Kadınların hayatına dokunarak müzik yapan grup 'AlaMor'

09:01

Öykü Dilara Keskin/JINHA

İSTANBUL - Kadın direnişiyle toplumsal mücadeleyi harmanlayan AlaMor, kadınların yaşamına dokunarak var oluş için müzik yaptıklarını belirtiyor.

Kadın mücadelesini müzikle buluşturan AlaMor, 2013 yılında Yüz Çiçek Açsın Kültür Merkezi'nde kadınlar tarafından kuruldu. İşçi, ev emekçisi, devrimci kadınlara yeni bir soluk olan AlaMor, toplumsal direnişle kadın mücadelesini harmanlıyor. Şarkı seçimlerini de cinsiyetçi söylemlerinden arınmış olarak yapan AlaMor, yaptıkları atölye çalışmalarıyla da kadınlara dokunuyor. AlaMor'dan Nilüfer Akta, AlaMor ismini toplumsal mücadelenin ve kadın özgürlük mücadelesinin renklerinden aldıklarını söyledi.

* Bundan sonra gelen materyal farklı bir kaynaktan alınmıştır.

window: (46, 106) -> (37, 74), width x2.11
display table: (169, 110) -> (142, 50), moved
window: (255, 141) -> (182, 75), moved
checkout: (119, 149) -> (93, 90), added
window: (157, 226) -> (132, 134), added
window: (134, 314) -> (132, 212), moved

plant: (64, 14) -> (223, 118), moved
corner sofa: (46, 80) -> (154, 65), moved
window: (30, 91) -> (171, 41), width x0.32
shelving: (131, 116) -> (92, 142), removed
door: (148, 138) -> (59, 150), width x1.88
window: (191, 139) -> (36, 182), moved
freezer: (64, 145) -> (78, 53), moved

'Sanat cephesinden ses olmak'

AlaMor'un kuruluş amaçlarından birinin de sanatta kadın duyarlılığını geliştirmek olduğunu belirten Nilüfer, "Kadınların sesine yada kadınların dayanışmasına sanat cephesinden bir ses olabilmektir" dedi. Erkek egemen zihniyete karşı kadınların her alanda mücadele verdiğini ifade eden Nilüfer, "Bir kadın, hayatında müziği bir amaç haline getirmekte zorlanabiliyor. Evlendiği zaman müziği bırakmak zorunda kalabiliyor. Varoluş mücadelesi içerisinde hayatını devam ettirebilmesi için çalışmak zorunda kalması gibi nedenlerden kadınlar müzik yapamıyorlar" şeklinde konuştu. AlaMor olarak, bu baskı ve zorluklara karşı müzik yapabilmek için mücadele ettiklerini dile getiren Nilüfer, en büyük amaçlarının kadınları bir araya getirmek olduğunu sözlerine ekledi.

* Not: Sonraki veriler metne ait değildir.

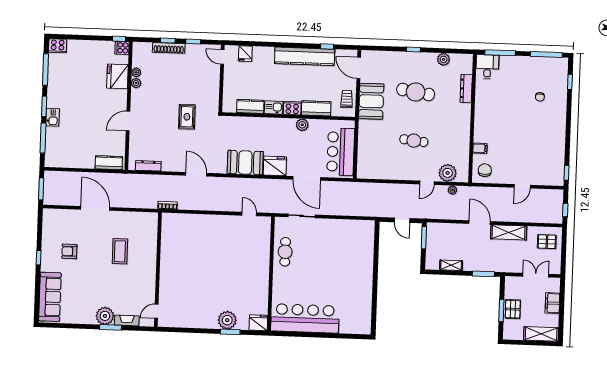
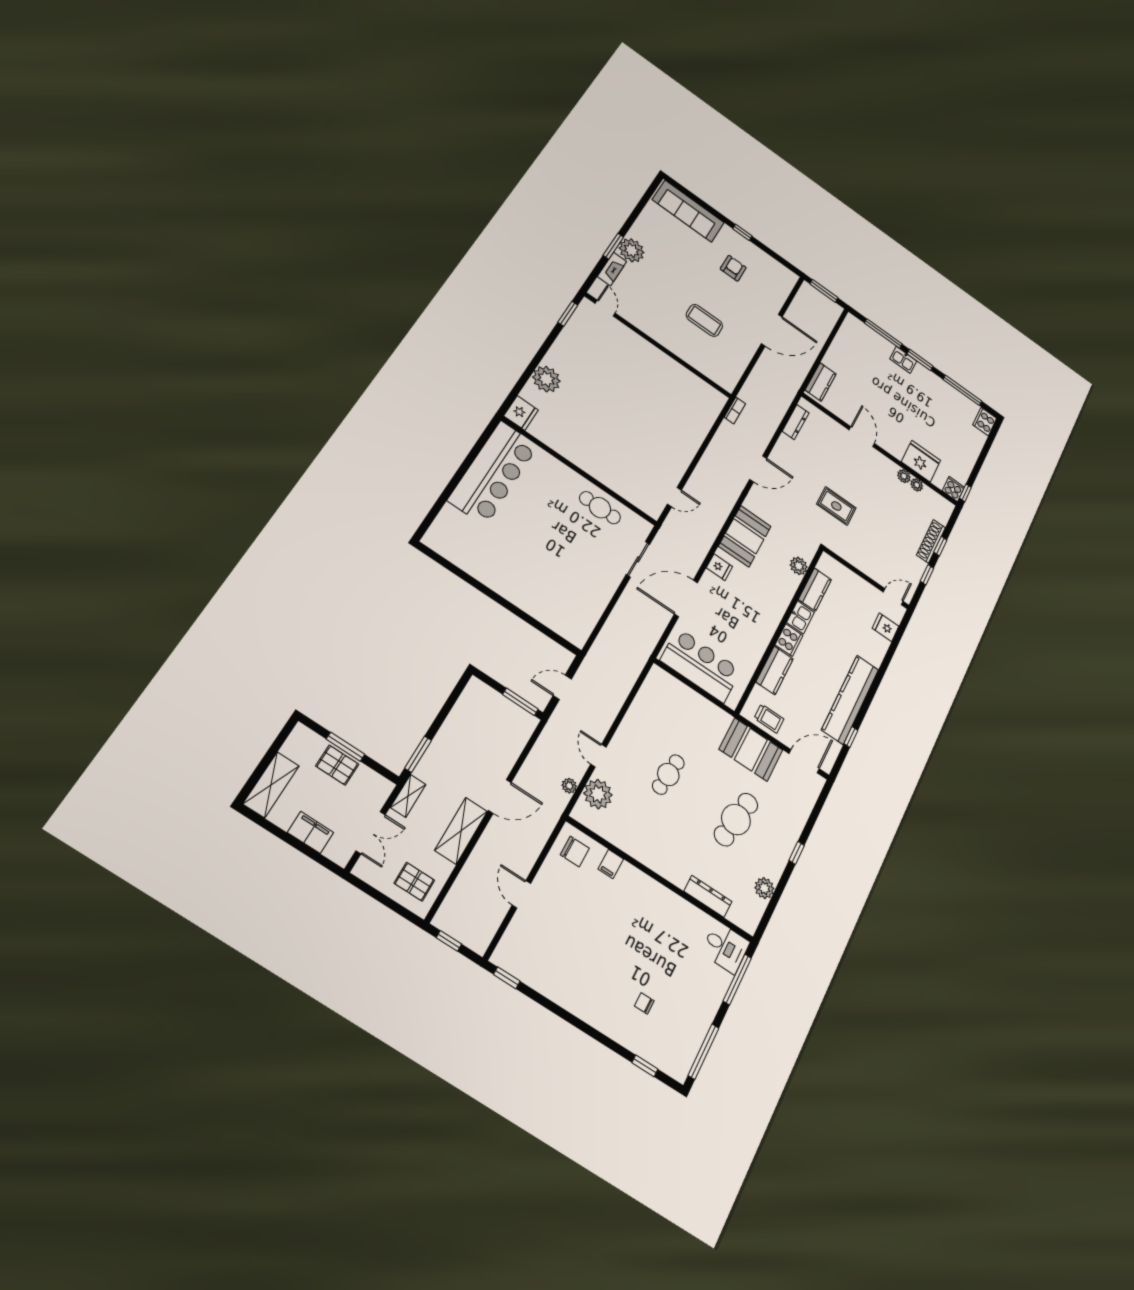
plant: (302, 125) -> (799, 566), moved
fridge: (275, 166) -> (719, 567), width x0.53, depth x0.75
pallet: (547, 242) -> (414, 882), turned 90
shelving: (451, 265) -> (408, 796), moved
window: (230, 332) -> (568, 314), moved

'Amacımız kadının sesini duyurmak'

AlaMor'un bütün süreçlerin parçası olduğunu söyleyen Nilüfer, "Bizim ilk amacımız kadınların sesini duyurmaktı. Kadınlar bize gelip heyecanlandıkları söylüyorlar. Bu anlamda bizim var oluşumuz eşitliğin bir parçasıdır" diye belirtti. Bazı şarkıların cinsiyetçiliğe hizmet ettiğini kaydeden Nilüfer, "AlaMor 7 kadınla oluştu. Amaç kadın dayanışmasını oluşturdu. Bir yıl sonrada kadın ritim atölyesi kurduk. Birçok kadının da buna ihtiyacı vardı. Ve bu aynı zamanda politik bir çalışmaydı" ifadesinde bulundu.

'Marşlarda cinsiyetçilik olabiliyor'

Bazı marşlarda cinsiyetçiliğin olduğunu söyleyen Nilüfer, "Beyaz Gelinlik marşında aslında cinsiyetçilik var. Vatan bir kadın olarak görülüyor, savaş koşullarında da böyledir. Oradan şunu anlıyoruz; tüm devrimciler erkektir. Bu bir örnektir ama bu marşlarda da dikkat ederek tartışıyoruz. Erkek egemen zihniyetin şarkılarda nasıl yaşadığını tartışıyoruz" diye vurguladı.

'İlk savaştığımız şey algılarımızdır'

Grubun bir diğer üyesi Gülçin Özer ise, repertuarı müzik topluluğundan kadınların kolektif kararıyla aldıklarını söyledi. "Mücadele eden insanların yaptığı sanat, genellikle sanatsal estetikten ödün veriyor. Bizim için her şeyden önce kadınların bir araya gelip erkeğin olmadığı bir alanda üretim yapabilmektir" diyen Gülçin, "İlk savaştığımız şeylerden bir tanesi kendi algılarımızdır. Üretmenin değeri, varoluş mücadelesinin değeridir" diye vurguladı.

'Kadınların duygularını müzikle ortaya çıkarmak istiyoruz'

Kadınların bir arada olarak üretmesinin çok önemli olduğunun altını çizen Gülçin, düzenledikleri atölye ve provalarla birlikte üretimi keşfettiklerini kaydetti. Gülçin, "Yıllardır sanat denince aklımıza burjuva sınıfı geldi. Ama bu çalışmalarımızın amaçlarından biri de işçi bir kadının, emekçi bir kadının içindeki sanatı, duygularını müzik aracılığıyla çıkartmak istiyoruz. Bir anlayış yaratmaya çalışıyoruz. Keşfettiğimiz şeyleri paylaşmak istiyoruz" diye konuştu.